RecipesAlgeriaMhadjeb Algérienne (Algerian Savory Crepes)

Mhadjeb Algérienne (Algerian Savory Crepes)

Mhadjeb are thin, savory crepes, often filled with a spiced tomato and onion mixture. They are a popular street food and snack in Algeria, known for their delicious, slightly chewy texture and rich flavor.

Prep Time30 minutes
Cook Time45 minutes
Total Time1 hour 15 minutes
Servings8
DifficultyHard
Mhadjeb Algérienne (Algerian Savory Crepes) - Algeria traditional dish

🧂 Ingredients

  • 250 g Semolina flour (fine)
  • 250 g All-purpose flour
  • 1 tsp Salt
  • approx. 400 ml Warm water(for dough)
  • 4 tbsp Olive oil(for dough and cooking)
  • 2 large Onions(finely chopped)
  • 3 cloves Garlic(minced)
  • 400 g Tomatoes(canned crushed or pureed)
  • 1 tbsp Tomato paste
  • 1 tsp Harissa paste(or to taste)
  • 1 tsp Cumin
  • 0.5 tsp Coriander
  • 0.5 tsp Paprika
  • to taste Salt
  • to taste Black pepper
  • 2 tbsp Fresh cilantro or parsley(chopped, for filling)

👨‍🍳 Instructions

  1. 1

    For the dough: In a large bowl, combine semolina flour, all-purpose flour, and salt. Gradually add warm water while mixing until a soft, pliable dough forms. Knead for about 10 minutes until smooth and elastic. Lightly oil the dough, cover, and let it rest for at least 30 minutes.

  2. 2

    For the filling: Heat 2 tablespoons of olive oil in a skillet over medium heat. Add the chopped onions and sauté until softened and translucent, about 8-10 minutes. Add the minced garlic and cook for another minute until fragrant.

  3. 3

    Stir in the crushed tomatoes, tomato paste, harissa paste, cumin, coriander, paprika, salt, and pepper. Cook for about 10-15 minutes, stirring occasionally, until the sauce thickens. Stir in the chopped cilantro or parsley. Let the filling cool slightly.

  4. 4

    Divide the rested dough into 8 equal portions. Roll each portion into a ball. Lightly oil your hands and a clean surface.

  5. 5

    Take one dough ball and flatten it. Using your fingertips, stretch and spread the dough very thinly into a large circle, like a crepe. This requires practice and patience.

  6. 6

    Place a spoonful of the filling in the center of the stretched dough. Fold the edges of the dough over the filling to create a square or rectangular parcel.
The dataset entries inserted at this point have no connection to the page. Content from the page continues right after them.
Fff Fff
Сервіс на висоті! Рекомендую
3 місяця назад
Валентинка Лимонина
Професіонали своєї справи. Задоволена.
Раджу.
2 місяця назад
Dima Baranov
You can also fold it in half like a turnover.

  7. 7

    Heat a lightly oiled non-stick pan or griddle over medium heat. Carefully place the filled mhadjeb onto the hot pan. Cook for about 3-5 minutes per side, until golden brown and cooked through.

  8. 8

    Repeat the stretching, filling, and cooking process with the remaining dough and filling.

💡 Pro Tips

  • The key to good mhadjeb is stretching the dough very thinly. This takes practice. If it tears, you can patch it.
  • Use a non-stick pan to prevent sticking.
  • Adjust the harissa for your desired level of heat.
  • Serve hot as a snack, appetizer, or light meal.

🔄 Variations

  • Add cooked ground meat (lamb or beef) to the filling.
  • Incorporate finely chopped bell peppers or zucchini into the filling.
  • For a simpler version, some recipes omit the harissa and focus on a spiced tomato and onion filling.